There are many things I miss in the states. The obvious things are, of course, my friends and family. But this is about the other, random things. In no particular order:

  • Target. Oh, God, how I miss Target.
  • CBS Sunday Morning. Even the trumpets in the beginning.
  • Grocery stores. As Espen can attest, never do I get so depressed as when we go grocery shopping. (The day I realized that Nestlé chocolate chips were a thing of the past was not a good one.) I miss the insane amount of options. I miss my favorite brands. I miss knowing what things are called.
  • Corn in all its variations. Corn tortillas. Jiffy corn bread mix. Heck, even grits. Most of all, though, I miss fresh corn. You should see these sad packages of shrink-wrapped precooked corn on the cob. They have the audacity to be put with the fresh vegetables. It’s an abomination. Espen and I were driving back to Bergen after visiting Lasse in Trondheim and we passed a small cornfield. I went nuts. “Co-co-co-corn! Fresh corn! Fresh corn! Fresh corn!” So it can be grown here. They just choose not to sell it. Rude.
  • Not breaking out in a sweat whenever I need help in a store or other business because of my language inabilities. Acute Foreign Language Anxiety may not be formally recognized by the medical community, but it should be.
  • Hair products for Afro-textured hair. I’m so glad I stocked up on my favorite products before we moved, but at some point my cache will run dry. {{{Shudder}}} There is no place here that sells any of them and shipping them from the states is prohibitively expensive.
  • Decent stationery and other office products. No one here has heard of college-ruled paper. Decent binders just do not exist. People don’t care about writing instruments.
  • My kingdom for a decent burger. There have been moments when I’ve simply stared into space dreaming of a Five Guys burger, or — gasp! — one of those jalapeño and cheddar burgers at Harris Teeter. And don’t get me started on Lost Dog’s cheesesteak pizza. Or any Lost Dog pizza. We’ve found a couple of pizzas here that we like, but there isn’t a burger anywhere that comes close. The funny thing is that there are all these American-style diners around here. One restaurant called Vinyl has good sliders, but I think their yumminess comes from the creative toppings. Oh! And hotdogs with proper toppings don’t exist, either. You get ketchup, mustard, and maybe some dried onions.
  • CoffeeMate. Yeah, the powdered stuff. (Don’t judge me.) While it is available here in Norway, it comes in a very small can that costs as much as the biggest container in the states. I just can’t bring myself to buy it. My coffee hasn’t been right since I moved.
  • Retail brand familiarity. Not that I need to buy any clothes, but I miss knowing where to go for what I want, and what stores are for The Good Stuff versus for The Cheap Basics. H&M is here, but I didn’t shop there in the states, either.
  • My Vitamix blender. It has in a good home now, but wow.
  • Georgetown Cupcake. I didn’t even realize it until my friend Genilson posted a photo of some cupcakes. Seeing the salted caramel cupcake made me mist up.
  • Barack Obama. Yeah, I had to go there. The one thing almost every Norwegian asks when they first meet me is “How the hell did Trump get elected?” I can’t blame them. I still can’t believe it myself. How can one defend that racist megalomaniac whose administrative policy is to be an asshole in every single situation? I can’t and I don’t. I miss having a president who doesn’t embarrass me every day.

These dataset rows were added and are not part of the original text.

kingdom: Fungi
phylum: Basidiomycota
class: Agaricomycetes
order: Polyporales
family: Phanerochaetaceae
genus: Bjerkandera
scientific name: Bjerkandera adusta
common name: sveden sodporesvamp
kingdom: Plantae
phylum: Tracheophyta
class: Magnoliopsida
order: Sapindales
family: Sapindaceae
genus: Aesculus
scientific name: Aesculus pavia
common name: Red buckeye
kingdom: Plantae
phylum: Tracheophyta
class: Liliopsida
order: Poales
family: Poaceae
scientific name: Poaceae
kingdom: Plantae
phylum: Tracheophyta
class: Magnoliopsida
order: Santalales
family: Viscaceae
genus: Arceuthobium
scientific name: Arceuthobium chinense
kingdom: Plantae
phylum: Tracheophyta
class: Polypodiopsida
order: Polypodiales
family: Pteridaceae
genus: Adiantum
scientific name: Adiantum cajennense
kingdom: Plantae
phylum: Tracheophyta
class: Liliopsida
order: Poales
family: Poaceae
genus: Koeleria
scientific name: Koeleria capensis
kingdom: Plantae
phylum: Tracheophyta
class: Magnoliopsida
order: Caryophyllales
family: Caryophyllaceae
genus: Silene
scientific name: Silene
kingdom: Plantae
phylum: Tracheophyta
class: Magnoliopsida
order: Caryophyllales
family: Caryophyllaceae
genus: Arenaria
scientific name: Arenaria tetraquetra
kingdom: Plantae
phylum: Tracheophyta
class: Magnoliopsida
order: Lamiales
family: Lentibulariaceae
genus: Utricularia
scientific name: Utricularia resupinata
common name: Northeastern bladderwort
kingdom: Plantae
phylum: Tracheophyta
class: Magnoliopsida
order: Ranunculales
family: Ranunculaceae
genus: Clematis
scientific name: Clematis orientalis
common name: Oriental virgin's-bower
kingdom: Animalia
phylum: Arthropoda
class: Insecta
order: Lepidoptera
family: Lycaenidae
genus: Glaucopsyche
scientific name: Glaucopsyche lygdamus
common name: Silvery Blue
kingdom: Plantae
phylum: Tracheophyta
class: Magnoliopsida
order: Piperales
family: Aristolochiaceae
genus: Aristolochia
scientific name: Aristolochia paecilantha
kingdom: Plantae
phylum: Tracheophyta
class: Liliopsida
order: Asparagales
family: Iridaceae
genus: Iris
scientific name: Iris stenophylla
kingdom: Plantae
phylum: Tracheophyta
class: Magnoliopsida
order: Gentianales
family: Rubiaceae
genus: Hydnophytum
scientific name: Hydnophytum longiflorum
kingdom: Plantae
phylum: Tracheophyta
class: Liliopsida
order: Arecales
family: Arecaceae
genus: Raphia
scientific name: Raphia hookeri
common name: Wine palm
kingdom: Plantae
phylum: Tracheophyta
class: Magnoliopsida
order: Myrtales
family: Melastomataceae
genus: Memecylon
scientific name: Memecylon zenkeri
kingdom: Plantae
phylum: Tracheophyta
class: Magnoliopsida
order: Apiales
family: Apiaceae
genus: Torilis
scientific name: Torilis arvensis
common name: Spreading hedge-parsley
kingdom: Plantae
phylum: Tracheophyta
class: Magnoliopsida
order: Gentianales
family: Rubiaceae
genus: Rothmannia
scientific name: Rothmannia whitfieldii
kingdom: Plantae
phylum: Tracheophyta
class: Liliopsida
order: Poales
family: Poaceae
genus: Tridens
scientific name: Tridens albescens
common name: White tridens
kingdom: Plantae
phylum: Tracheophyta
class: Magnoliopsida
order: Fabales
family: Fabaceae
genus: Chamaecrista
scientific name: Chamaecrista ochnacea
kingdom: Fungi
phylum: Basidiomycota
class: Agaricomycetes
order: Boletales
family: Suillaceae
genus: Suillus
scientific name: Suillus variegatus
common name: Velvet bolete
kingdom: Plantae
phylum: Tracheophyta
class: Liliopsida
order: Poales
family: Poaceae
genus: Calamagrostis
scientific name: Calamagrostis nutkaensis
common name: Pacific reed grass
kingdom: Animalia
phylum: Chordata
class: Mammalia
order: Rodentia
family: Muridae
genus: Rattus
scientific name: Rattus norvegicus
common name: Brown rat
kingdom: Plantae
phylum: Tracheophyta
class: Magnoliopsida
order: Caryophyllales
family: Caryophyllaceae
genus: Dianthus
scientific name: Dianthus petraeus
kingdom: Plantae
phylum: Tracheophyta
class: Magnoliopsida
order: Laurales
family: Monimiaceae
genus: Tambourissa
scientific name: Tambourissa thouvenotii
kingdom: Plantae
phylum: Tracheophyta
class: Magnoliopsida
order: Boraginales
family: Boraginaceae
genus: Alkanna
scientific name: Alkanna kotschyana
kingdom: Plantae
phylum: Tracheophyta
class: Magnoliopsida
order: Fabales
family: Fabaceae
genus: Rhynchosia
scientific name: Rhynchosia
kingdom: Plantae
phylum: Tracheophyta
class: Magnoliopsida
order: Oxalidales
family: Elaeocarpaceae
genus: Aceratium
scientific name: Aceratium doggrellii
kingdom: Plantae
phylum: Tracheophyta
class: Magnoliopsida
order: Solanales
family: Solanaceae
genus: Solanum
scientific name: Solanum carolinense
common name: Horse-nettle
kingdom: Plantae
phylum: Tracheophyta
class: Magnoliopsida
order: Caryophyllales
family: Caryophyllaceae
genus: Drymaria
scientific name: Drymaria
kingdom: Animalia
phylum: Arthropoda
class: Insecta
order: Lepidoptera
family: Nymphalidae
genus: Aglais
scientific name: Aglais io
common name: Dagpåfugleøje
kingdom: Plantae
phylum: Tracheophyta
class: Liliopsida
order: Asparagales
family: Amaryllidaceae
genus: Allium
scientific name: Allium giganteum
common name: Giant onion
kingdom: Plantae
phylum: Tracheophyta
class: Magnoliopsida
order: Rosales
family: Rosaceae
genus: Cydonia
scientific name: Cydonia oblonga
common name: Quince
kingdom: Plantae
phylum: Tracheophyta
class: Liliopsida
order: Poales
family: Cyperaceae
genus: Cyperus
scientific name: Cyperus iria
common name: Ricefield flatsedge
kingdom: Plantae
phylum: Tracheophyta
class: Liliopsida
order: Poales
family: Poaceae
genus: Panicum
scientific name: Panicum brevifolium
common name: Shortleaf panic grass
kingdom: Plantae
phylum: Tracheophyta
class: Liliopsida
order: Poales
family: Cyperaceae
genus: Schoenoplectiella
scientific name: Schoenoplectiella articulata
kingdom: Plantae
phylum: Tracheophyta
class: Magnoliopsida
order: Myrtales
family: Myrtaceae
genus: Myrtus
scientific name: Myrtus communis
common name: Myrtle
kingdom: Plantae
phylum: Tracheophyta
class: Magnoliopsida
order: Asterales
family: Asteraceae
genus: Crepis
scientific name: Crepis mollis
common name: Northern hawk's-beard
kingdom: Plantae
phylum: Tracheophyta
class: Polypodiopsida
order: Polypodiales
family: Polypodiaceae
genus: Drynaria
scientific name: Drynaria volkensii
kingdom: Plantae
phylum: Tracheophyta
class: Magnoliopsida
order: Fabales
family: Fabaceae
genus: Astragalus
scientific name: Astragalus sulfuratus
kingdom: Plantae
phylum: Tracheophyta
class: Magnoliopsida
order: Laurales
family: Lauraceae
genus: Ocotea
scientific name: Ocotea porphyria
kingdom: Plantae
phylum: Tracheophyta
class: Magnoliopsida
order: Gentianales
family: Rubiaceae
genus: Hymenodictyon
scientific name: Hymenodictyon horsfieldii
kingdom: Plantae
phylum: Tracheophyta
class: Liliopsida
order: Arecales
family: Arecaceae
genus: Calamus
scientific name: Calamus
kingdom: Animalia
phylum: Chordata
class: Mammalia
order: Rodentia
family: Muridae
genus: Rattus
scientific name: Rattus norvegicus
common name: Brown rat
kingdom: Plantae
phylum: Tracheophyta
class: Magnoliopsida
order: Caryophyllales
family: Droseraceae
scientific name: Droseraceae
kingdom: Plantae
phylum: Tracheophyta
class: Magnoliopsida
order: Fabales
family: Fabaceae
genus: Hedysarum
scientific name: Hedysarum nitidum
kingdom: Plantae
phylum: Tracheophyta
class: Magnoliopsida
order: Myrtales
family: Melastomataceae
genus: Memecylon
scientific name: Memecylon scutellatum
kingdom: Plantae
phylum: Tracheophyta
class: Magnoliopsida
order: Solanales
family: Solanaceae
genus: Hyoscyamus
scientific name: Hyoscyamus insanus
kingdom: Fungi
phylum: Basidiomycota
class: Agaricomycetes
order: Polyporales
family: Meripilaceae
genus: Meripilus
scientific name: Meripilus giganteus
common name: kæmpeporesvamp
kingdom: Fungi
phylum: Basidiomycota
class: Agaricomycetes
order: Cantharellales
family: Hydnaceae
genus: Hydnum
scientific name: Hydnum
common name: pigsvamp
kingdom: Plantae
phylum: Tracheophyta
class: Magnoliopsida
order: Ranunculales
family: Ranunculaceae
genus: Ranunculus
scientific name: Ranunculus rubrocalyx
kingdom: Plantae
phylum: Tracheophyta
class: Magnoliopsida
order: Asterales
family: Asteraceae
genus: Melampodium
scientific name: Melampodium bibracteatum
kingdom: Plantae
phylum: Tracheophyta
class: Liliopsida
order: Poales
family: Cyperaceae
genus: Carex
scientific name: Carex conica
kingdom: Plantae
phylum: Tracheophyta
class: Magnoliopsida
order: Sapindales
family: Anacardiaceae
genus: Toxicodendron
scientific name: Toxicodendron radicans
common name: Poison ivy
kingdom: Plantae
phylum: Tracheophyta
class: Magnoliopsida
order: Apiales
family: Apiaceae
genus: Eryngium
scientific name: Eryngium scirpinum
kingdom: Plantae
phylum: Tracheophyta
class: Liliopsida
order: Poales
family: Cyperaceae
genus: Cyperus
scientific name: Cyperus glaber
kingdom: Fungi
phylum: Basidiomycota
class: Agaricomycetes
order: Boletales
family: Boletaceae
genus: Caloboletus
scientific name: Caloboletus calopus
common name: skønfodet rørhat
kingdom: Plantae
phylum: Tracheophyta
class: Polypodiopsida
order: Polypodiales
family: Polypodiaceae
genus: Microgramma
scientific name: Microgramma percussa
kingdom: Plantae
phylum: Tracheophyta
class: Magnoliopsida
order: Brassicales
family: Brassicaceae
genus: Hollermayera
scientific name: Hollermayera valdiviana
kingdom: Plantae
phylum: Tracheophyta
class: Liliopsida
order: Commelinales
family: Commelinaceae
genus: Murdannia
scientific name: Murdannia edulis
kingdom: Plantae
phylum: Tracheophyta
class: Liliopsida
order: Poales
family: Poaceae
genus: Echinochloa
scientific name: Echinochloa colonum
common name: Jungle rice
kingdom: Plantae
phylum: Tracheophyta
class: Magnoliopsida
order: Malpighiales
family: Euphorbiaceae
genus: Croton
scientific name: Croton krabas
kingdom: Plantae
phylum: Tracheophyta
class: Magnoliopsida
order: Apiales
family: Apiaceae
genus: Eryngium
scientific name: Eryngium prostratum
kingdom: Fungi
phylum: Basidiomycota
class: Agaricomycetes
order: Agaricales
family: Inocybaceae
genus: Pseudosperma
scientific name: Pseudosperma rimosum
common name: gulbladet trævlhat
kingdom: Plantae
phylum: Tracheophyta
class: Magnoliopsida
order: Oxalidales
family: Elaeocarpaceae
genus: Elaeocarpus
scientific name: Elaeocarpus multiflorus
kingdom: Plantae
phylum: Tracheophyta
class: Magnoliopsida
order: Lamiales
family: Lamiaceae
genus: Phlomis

This list is not exhaustive, of course, but you get the idea.

Gratitude Is the Attitude

I wake up every day thankful for the winding road that has brought me where I am. Some days it’s hard not to feel overwhelmed, but whenever it happens, I always seem to get an email, a letter, or even a Snap that makes me smile and reminds me that I am surrounded by wonderful people. To those friends and family reading this who have written letters or sent emails, thank you. Words can’t express how grateful I am. To all the friends I’ve made here in Bergen, thank you, too, for welcoming me with open arms. And of course there’s my Norwegian family … just thinking about you all makes me smile.

Last but not least, thank you, Espen, for, well, basically being the best husband and the best friend a woman could ask for. These last five years have been amazing. Happy anniversary, my love.